Required work =
Your output should contain every record, unchanged.

┏━━

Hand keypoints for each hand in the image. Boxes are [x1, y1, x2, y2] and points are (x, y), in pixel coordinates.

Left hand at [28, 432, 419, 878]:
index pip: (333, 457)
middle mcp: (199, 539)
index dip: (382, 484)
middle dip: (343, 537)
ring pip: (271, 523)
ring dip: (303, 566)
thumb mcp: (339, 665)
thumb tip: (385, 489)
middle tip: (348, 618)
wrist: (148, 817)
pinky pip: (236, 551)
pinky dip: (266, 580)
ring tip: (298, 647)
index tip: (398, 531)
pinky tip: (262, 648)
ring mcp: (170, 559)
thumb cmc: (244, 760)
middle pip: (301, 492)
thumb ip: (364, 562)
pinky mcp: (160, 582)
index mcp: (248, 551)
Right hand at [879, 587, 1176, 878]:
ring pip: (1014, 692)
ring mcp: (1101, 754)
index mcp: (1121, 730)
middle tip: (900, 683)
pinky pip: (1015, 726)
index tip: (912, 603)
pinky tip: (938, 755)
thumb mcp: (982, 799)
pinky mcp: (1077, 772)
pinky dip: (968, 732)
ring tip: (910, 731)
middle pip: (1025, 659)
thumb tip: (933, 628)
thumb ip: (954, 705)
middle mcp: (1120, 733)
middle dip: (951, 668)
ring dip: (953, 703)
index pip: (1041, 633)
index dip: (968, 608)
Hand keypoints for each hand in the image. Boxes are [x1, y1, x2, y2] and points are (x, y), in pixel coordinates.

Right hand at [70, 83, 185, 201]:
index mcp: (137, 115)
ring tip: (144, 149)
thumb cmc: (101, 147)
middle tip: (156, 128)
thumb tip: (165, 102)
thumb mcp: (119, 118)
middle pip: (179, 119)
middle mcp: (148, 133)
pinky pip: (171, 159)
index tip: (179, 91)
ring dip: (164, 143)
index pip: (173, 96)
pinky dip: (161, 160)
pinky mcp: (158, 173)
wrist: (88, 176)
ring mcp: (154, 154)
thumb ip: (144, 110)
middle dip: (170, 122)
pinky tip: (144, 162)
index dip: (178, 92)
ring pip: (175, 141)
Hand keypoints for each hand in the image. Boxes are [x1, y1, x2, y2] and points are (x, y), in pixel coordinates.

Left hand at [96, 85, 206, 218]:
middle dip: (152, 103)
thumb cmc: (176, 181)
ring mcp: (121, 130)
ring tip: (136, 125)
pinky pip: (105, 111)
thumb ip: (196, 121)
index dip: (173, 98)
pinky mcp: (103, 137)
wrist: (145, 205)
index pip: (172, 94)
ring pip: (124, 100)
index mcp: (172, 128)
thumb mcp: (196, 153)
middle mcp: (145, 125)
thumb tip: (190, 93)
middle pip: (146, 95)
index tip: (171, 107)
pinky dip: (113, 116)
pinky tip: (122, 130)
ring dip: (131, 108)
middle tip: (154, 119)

┗━━

Result for this task =
Hand keypoints for each hand in the image. Boxes are [x1, y1, x2, y2] and points are (x, y), in pixel coordinates.

Left hand at [28, 432, 419, 878]:
index pip: (333, 457)
middle mcp: (199, 539)
index dip: (382, 484)
middle dip: (343, 537)
ring pip: (271, 523)
ring dip: (303, 566)
thumb mcp: (339, 665)
thumb tip: (385, 489)
middle tip: (348, 618)
wrist: (148, 817)
pinky pip: (236, 551)
pinky dip: (266, 580)
ring tip: (298, 647)
index tip: (398, 531)
pinky tip: (262, 648)
ring mcp: (170, 559)
thumb cmc: (244, 760)
middle pip: (301, 492)
thumb ip: (364, 562)
pinky mcp: (160, 582)
index mcp: (248, 551)
Right hand at [879, 587, 1176, 878]:
ring pip: (1014, 692)
ring mcp: (1101, 754)
index mcp: (1121, 730)
middle tip: (900, 683)
pinky pip: (1015, 726)
index tip: (912, 603)
pinky tip: (938, 755)
thumb mcp: (982, 799)
pinky mcp: (1077, 772)
pinky dip: (968, 732)
ring tip: (910, 731)
middle pip: (1025, 659)
thumb tip: (933, 628)
thumb ip: (954, 705)
middle mcp: (1120, 733)
middle dip: (951, 668)
ring dip: (953, 703)
index pip: (1041, 633)
index dip: (968, 608)
Hand keypoints for each hand in the image. Boxes are [x1, y1, x2, y2] and points are (x, y), in pixel coordinates.

Right hand at [70, 83, 185, 201]:
index mcp: (137, 115)
ring tip: (144, 149)
thumb cmc: (101, 147)
middle tip: (156, 128)
thumb tip: (165, 102)
thumb mcp: (119, 118)
middle pip: (179, 119)
middle mcp: (148, 133)
pinky pip: (171, 159)
index tip: (179, 91)
ring dip: (164, 143)
index pip: (173, 96)
pinky dip: (161, 160)
pinky mcp: (158, 173)
wrist: (88, 176)
ring mcp: (154, 154)
thumb ip: (144, 110)
middle dip: (170, 122)
pinky tip: (144, 162)
index dip: (178, 92)
ring pip: (175, 141)
Hand keypoints for each hand in the image. Boxes are [x1, y1, x2, y2] and points are (x, y), in pixel coordinates.

Left hand at [96, 85, 206, 218]:
middle dip: (152, 103)
thumb cmc: (176, 181)
ring mcp: (121, 130)
ring tip: (136, 125)
pinky pip: (105, 111)
thumb ip: (196, 121)
index dip: (173, 98)
pinky mcp: (103, 137)
wrist: (145, 205)
index pip: (172, 94)
ring pip: (124, 100)
index mcp: (172, 128)
thumb mcp: (196, 153)
middle mcp: (145, 125)
thumb tip: (190, 93)
middle pip: (146, 95)
index tip: (171, 107)
pinky dip: (113, 116)
pinky tip: (122, 130)
ring dip: (131, 108)
middle tip: (154, 119)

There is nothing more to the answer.